> Written task: What you give back should be exactly the opening lines of the data, ending with the line that contains "educational resources from" and including it.

· · ·

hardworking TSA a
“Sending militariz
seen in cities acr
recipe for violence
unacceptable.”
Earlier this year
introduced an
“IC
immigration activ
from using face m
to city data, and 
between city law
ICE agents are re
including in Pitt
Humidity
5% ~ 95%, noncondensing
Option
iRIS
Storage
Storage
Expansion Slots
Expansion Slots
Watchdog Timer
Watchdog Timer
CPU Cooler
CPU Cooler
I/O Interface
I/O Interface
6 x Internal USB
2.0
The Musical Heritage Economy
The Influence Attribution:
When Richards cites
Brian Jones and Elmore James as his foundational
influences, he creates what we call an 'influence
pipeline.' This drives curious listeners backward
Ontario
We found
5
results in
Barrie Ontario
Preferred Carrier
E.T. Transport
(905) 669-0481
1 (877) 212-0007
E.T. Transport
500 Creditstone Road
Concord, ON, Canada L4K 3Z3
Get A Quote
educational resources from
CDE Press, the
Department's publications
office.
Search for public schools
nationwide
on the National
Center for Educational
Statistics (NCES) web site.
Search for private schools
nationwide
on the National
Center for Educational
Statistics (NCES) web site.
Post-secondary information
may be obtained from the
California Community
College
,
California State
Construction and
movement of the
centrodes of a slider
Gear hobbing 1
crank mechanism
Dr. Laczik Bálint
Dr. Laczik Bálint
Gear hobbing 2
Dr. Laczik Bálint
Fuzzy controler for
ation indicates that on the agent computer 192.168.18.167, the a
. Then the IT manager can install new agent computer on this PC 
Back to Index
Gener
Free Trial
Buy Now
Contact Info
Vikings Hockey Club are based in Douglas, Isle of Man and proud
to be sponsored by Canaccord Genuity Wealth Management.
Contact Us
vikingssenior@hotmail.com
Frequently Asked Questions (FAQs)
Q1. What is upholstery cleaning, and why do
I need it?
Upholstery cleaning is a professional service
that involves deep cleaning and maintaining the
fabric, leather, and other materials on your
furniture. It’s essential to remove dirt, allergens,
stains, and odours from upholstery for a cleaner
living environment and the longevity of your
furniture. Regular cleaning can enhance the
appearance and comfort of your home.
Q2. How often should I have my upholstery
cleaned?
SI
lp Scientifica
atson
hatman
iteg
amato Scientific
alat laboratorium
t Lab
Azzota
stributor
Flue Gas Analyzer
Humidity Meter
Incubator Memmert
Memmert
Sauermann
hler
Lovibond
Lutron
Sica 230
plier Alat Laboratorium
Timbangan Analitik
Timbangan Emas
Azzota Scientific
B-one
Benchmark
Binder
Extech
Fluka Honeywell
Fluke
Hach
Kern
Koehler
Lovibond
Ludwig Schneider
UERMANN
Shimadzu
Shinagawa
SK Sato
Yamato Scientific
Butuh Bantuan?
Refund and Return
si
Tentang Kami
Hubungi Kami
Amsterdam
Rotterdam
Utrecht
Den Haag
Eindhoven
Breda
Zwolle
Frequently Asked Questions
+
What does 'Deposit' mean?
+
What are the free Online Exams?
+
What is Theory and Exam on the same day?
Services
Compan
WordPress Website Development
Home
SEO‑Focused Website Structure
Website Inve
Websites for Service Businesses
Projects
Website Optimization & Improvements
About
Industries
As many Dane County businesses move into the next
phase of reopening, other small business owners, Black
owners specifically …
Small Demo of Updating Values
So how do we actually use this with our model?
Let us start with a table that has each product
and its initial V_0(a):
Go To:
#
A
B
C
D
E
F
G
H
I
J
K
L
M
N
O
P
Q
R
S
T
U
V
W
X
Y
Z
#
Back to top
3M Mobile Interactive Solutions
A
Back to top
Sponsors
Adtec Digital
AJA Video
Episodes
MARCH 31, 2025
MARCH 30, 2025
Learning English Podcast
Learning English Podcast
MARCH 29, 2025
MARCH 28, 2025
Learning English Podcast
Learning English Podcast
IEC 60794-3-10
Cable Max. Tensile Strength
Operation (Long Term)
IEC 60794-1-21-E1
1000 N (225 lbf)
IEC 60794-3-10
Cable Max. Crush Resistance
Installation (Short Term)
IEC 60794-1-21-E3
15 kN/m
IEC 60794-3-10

· · ·

> Result:
hardworking TSA a
“Sending militariz
seen in cities acr
recipe for violence
unacceptable.”
Earlier this year
introduced an
“IC
immigration activ
from using face m
to city data, and 
between city law
ICE agents are re
including in Pitt
Humidity
5% ~ 95%, noncondensing
Option
iRIS
Storage
Storage
Expansion Slots
Expansion Slots
Watchdog Timer
Watchdog Timer
CPU Cooler
CPU Cooler
I/O Interface
I/O Interface
6 x Internal USB
2.0
The Musical Heritage Economy
The Influence Attribution:
When Richards cites
Brian Jones and Elmore James as his foundational
influences, he creates what we call an 'influence
pipeline.' This drives curious listeners backward
Ontario
We found
5
results in
Barrie Ontario
Preferred Carrier
E.T. Transport
(905) 669-0481
1 (877) 212-0007
E.T. Transport
500 Creditstone Road
Concord, ON, Canada L4K 3Z3
Get A Quote
educational resources from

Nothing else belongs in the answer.